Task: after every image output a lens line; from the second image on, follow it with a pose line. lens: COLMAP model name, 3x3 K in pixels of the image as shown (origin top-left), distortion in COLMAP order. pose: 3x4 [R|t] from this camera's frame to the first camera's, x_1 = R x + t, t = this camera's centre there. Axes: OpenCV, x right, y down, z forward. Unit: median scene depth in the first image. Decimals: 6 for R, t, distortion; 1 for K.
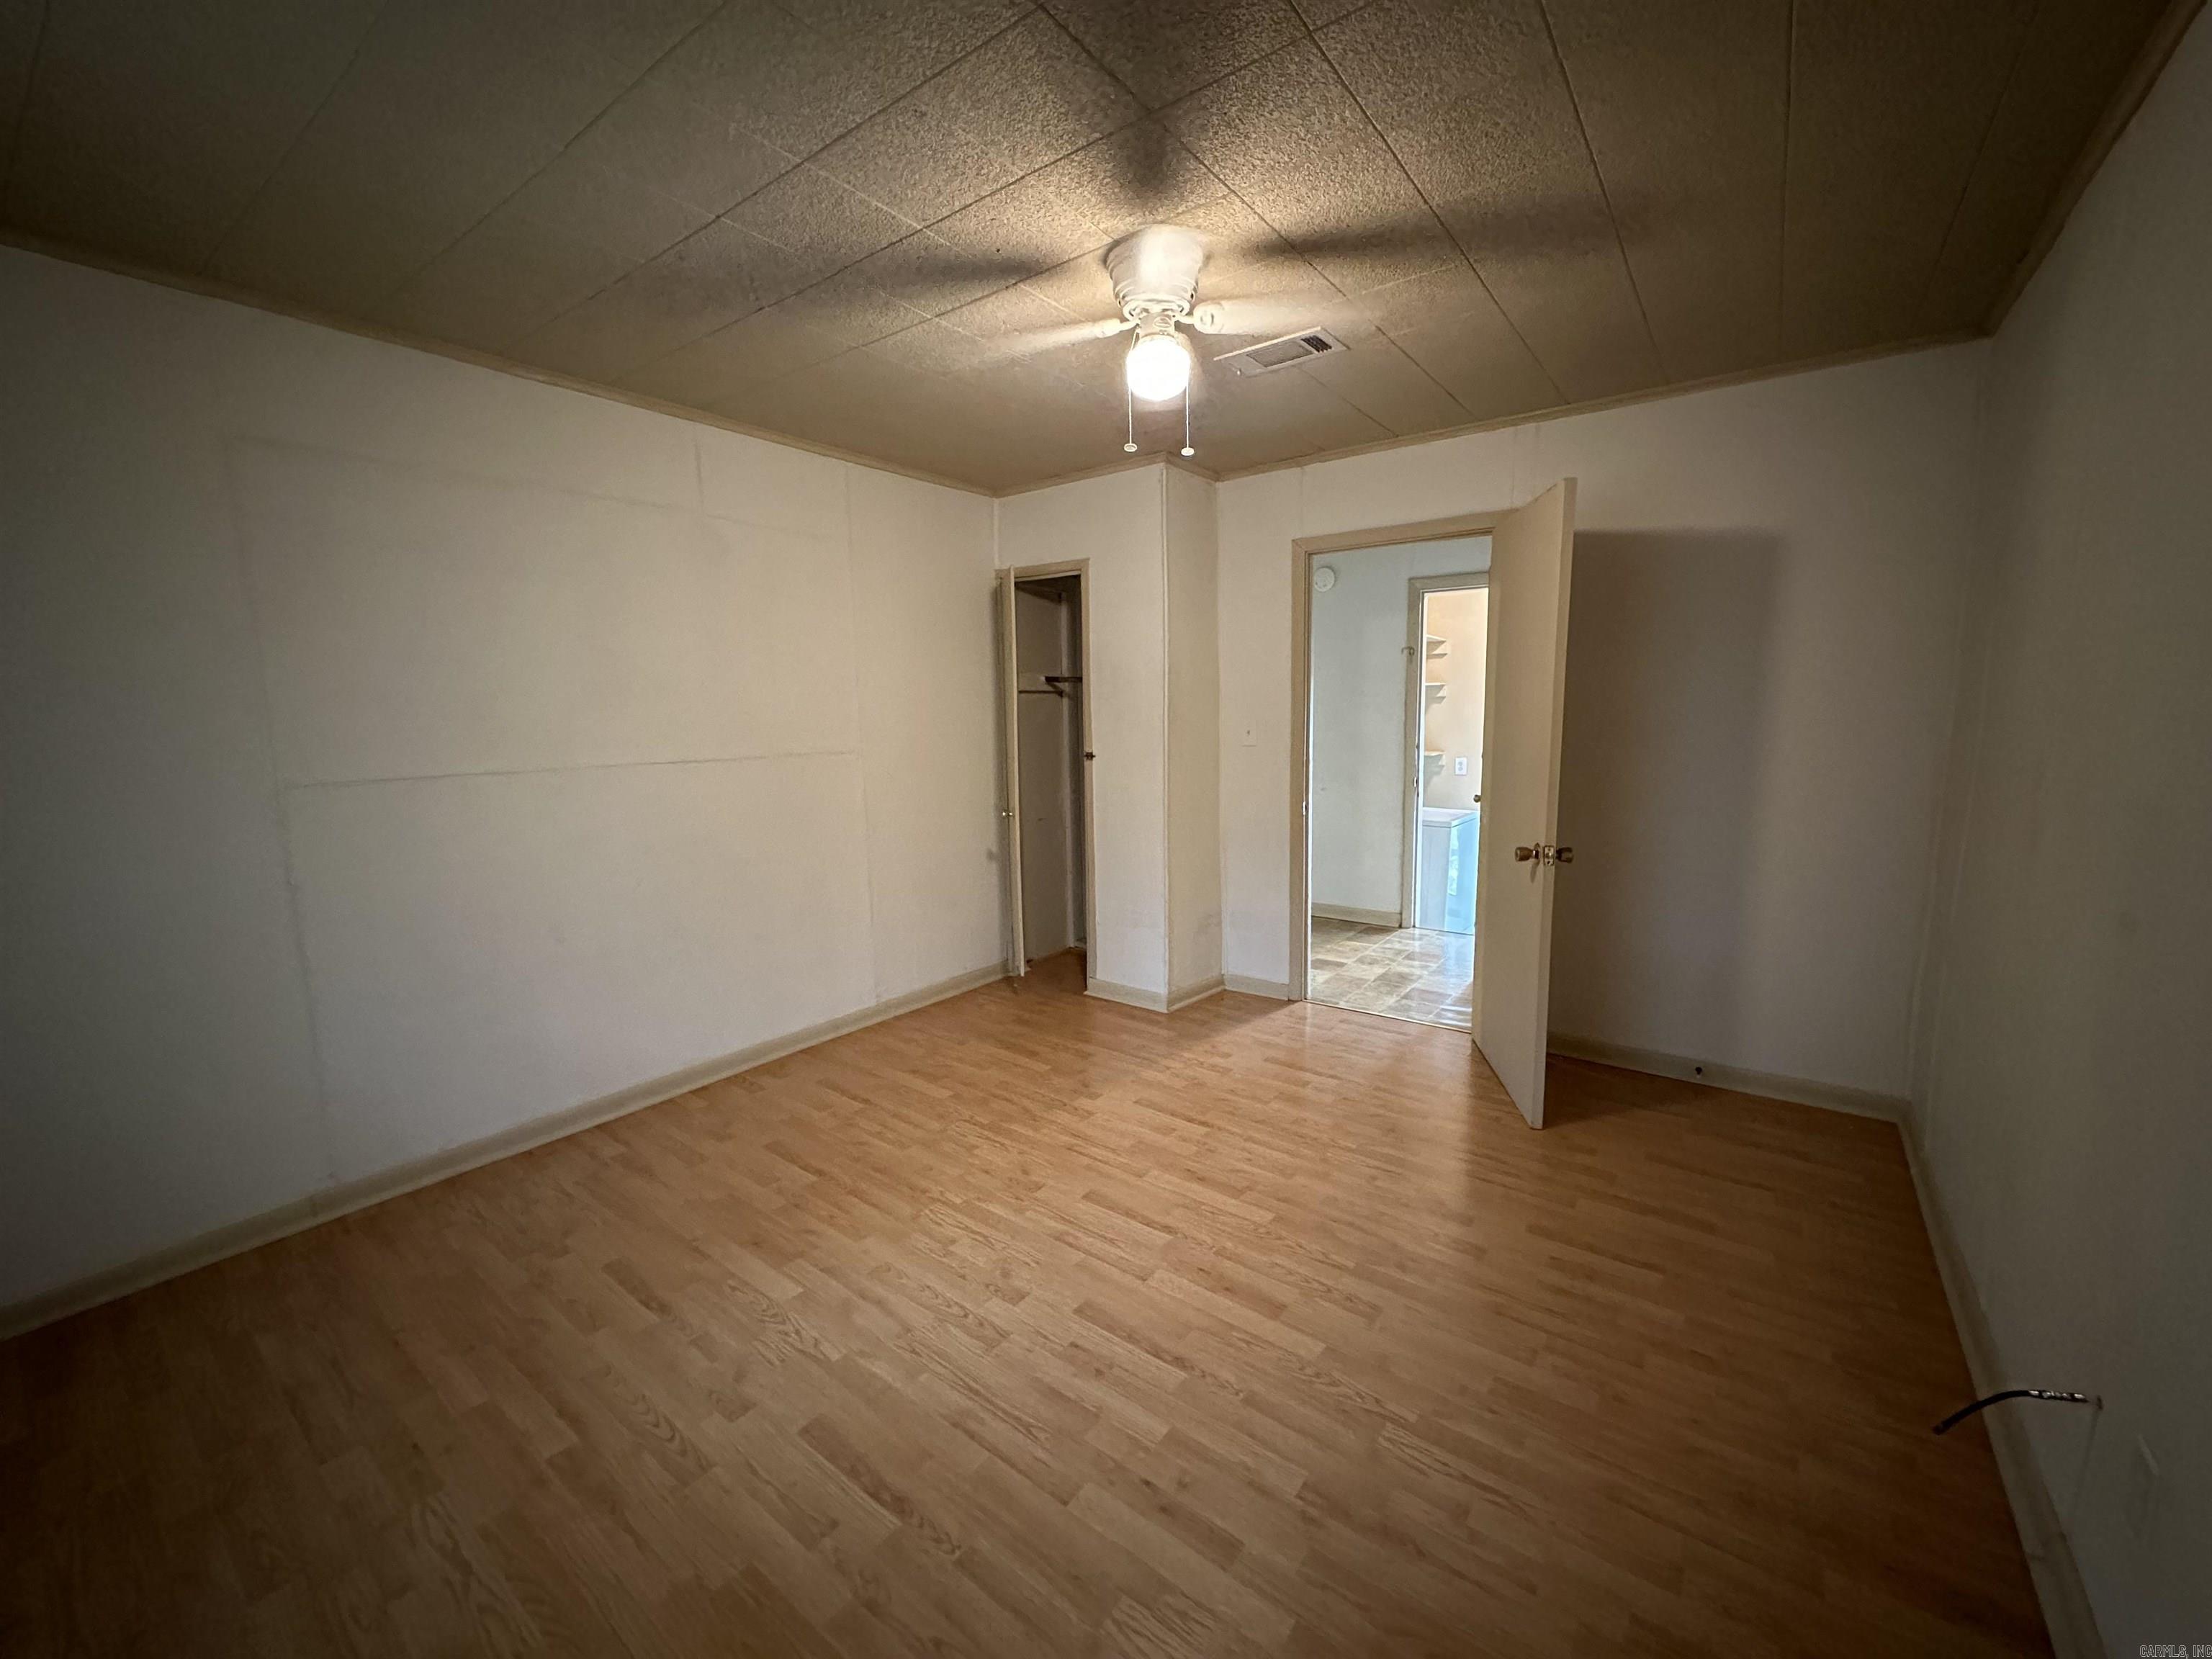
lens RADIAL K [[881.0, 0, 1106.0], [0, 881.0, 829.5], [0, 0, 1]] dist [-0.002387, 0.000614]
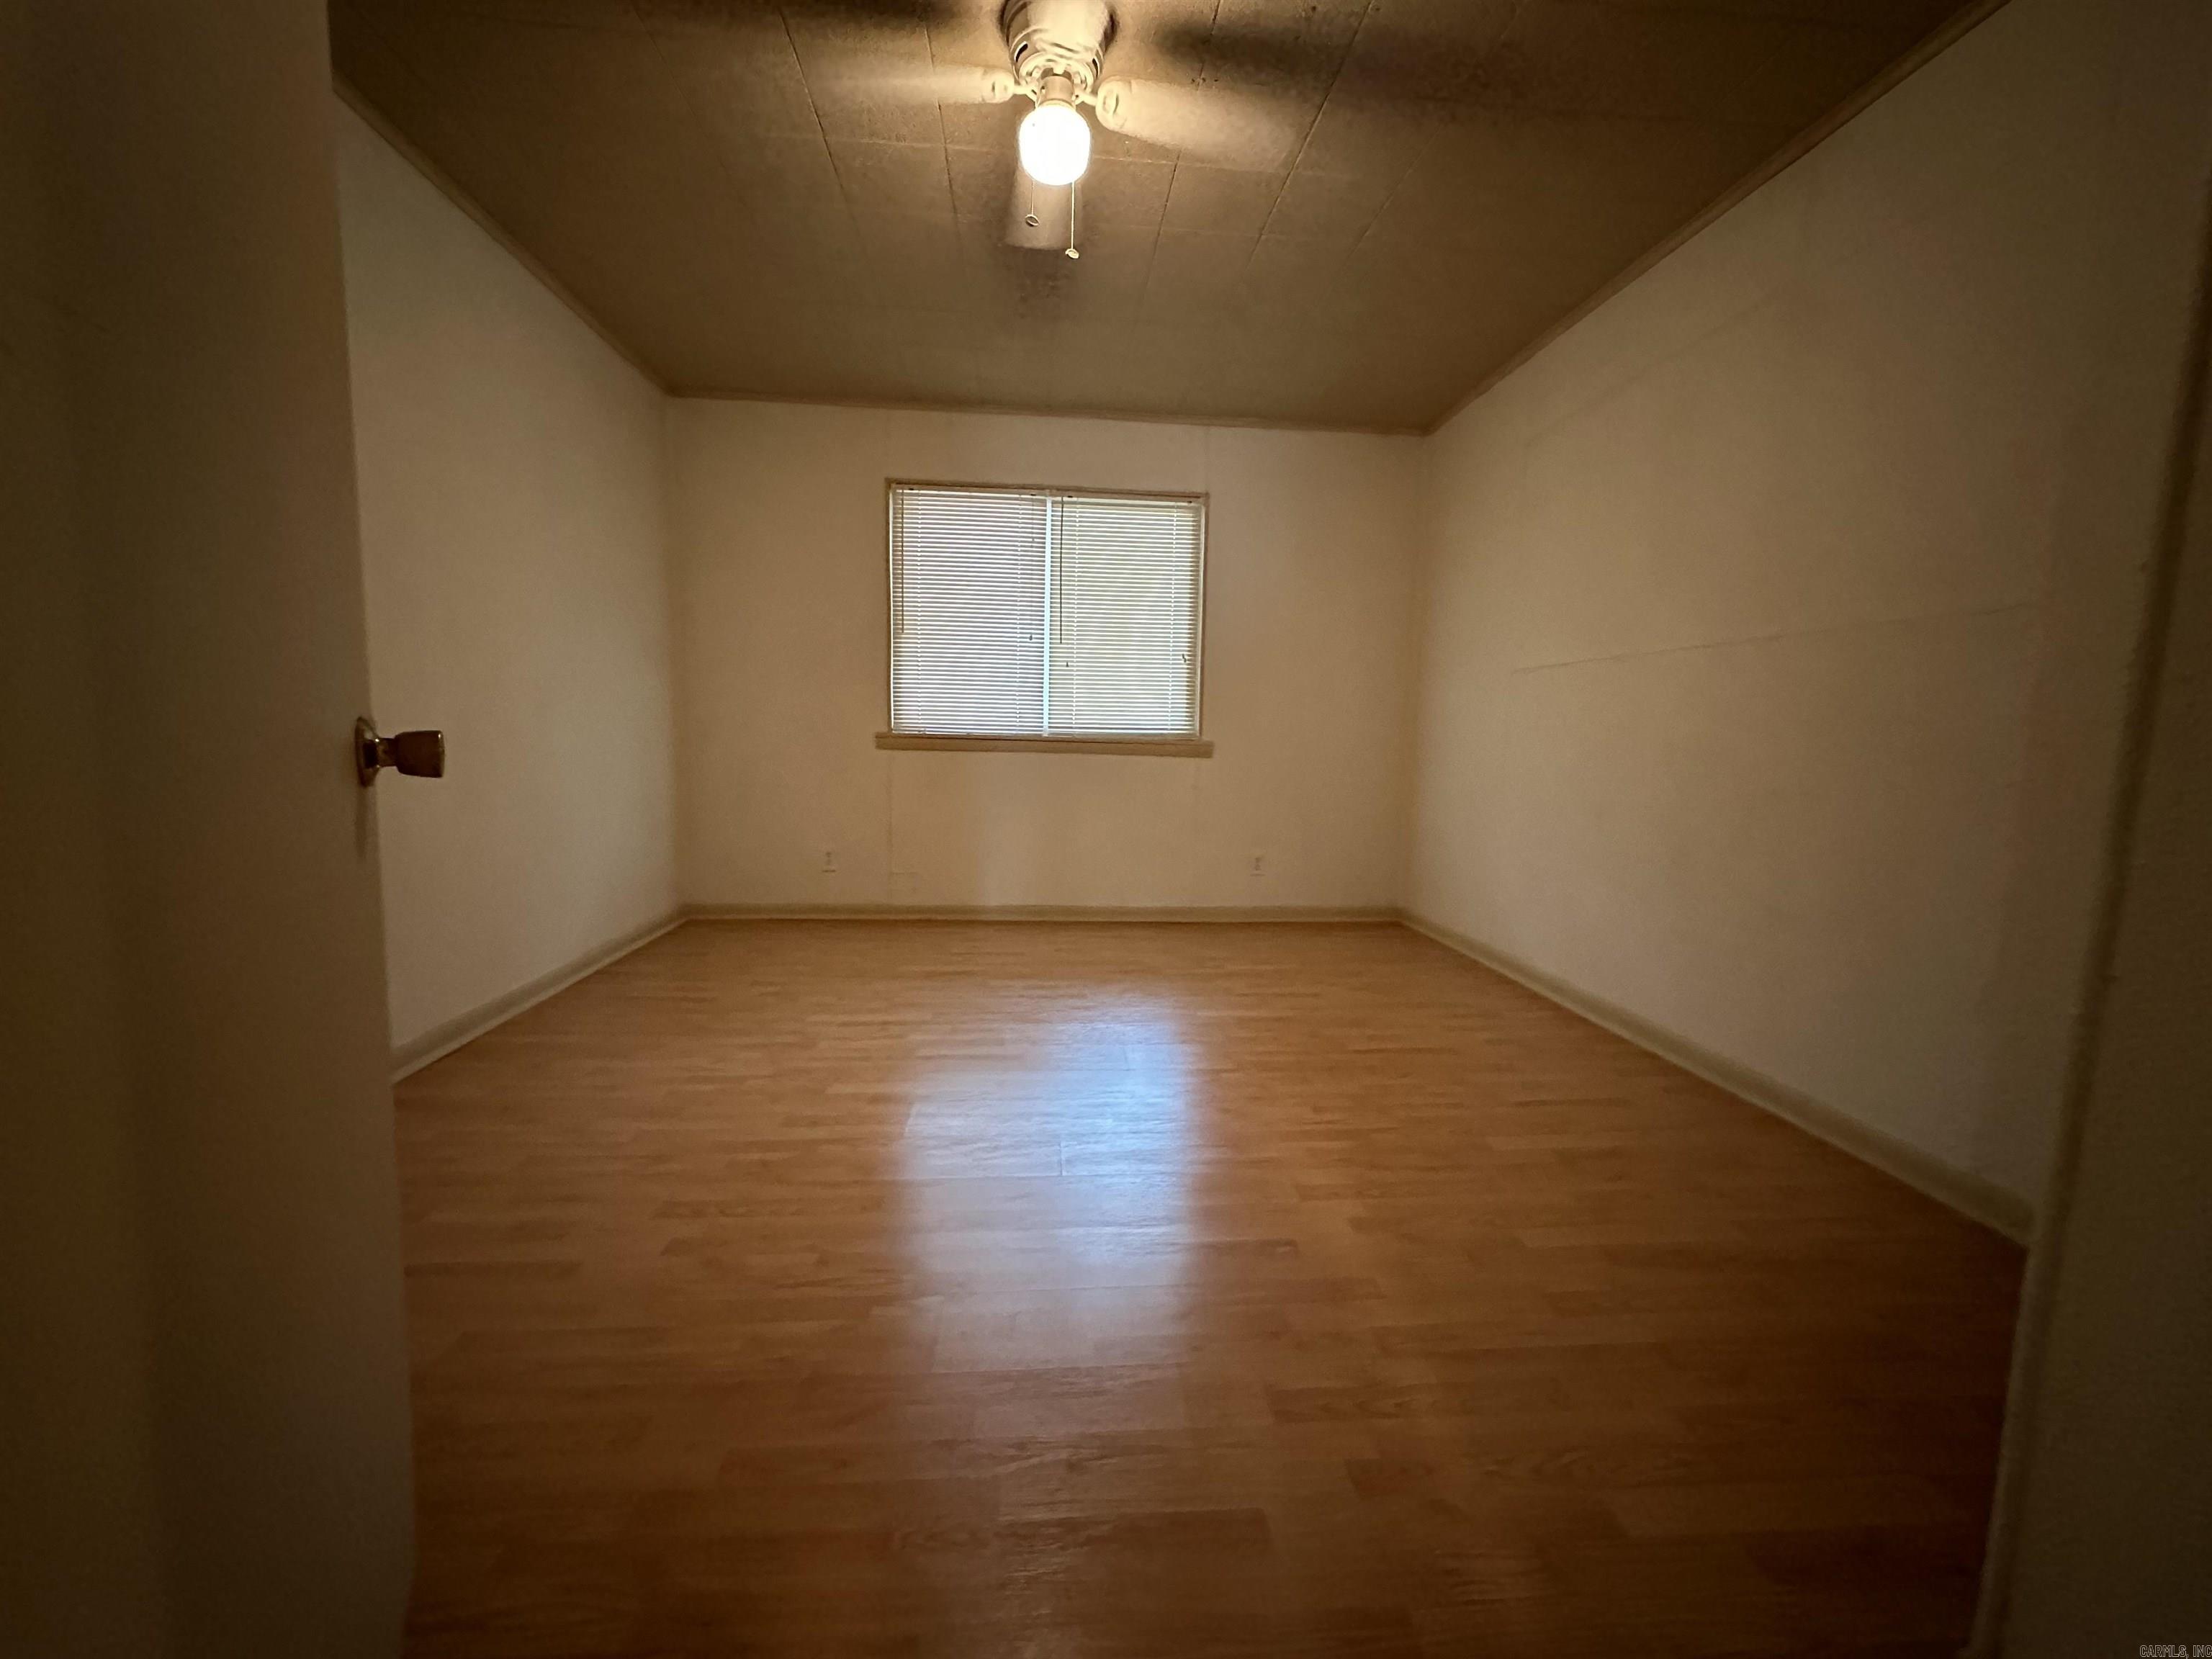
lens RADIAL K [[881.0, 0, 1106.0], [0, 881.0, 829.5], [0, 0, 1]] dist [-0.002387, 0.000614]
pose [[-0.749086, 0.064243, -0.659351, 0.585629], [-0.103770, 0.971622, 0.212562, -0.037528], [0.654295, 0.227648, -0.721162, 1.632057]]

WORK TO COMPLETE
Copy every line above word for word, from the opening task line through the final pose line, and leave out the images.

OUTPUT
Task: after every image output a lens line; from the second image on, follow it with a pose line. lens: COLMAP model name, 3x3 K in pixels of the image as shown (origin top-left), distortion in COLMAP order. pose: 3x4 [R|t] from this camera's frame to the first camera's, x_1 = R x + t, t = this camera's centre there. Axes: OpenCV, x right, y down, z forward. Unit: median scene depth in the first image. Decimals: 6 for R, t, distortion; 1 for K.
lens RADIAL K [[881.0, 0, 1106.0], [0, 881.0, 829.5], [0, 0, 1]] dist [-0.002387, 0.000614]
lens RADIAL K [[881.0, 0, 1106.0], [0, 881.0, 829.5], [0, 0, 1]] dist [-0.002387, 0.000614]
pose [[-0.749086, 0.064243, -0.659351, 0.585629], [-0.103770, 0.971622, 0.212562, -0.037528], [0.654295, 0.227648, -0.721162, 1.632057]]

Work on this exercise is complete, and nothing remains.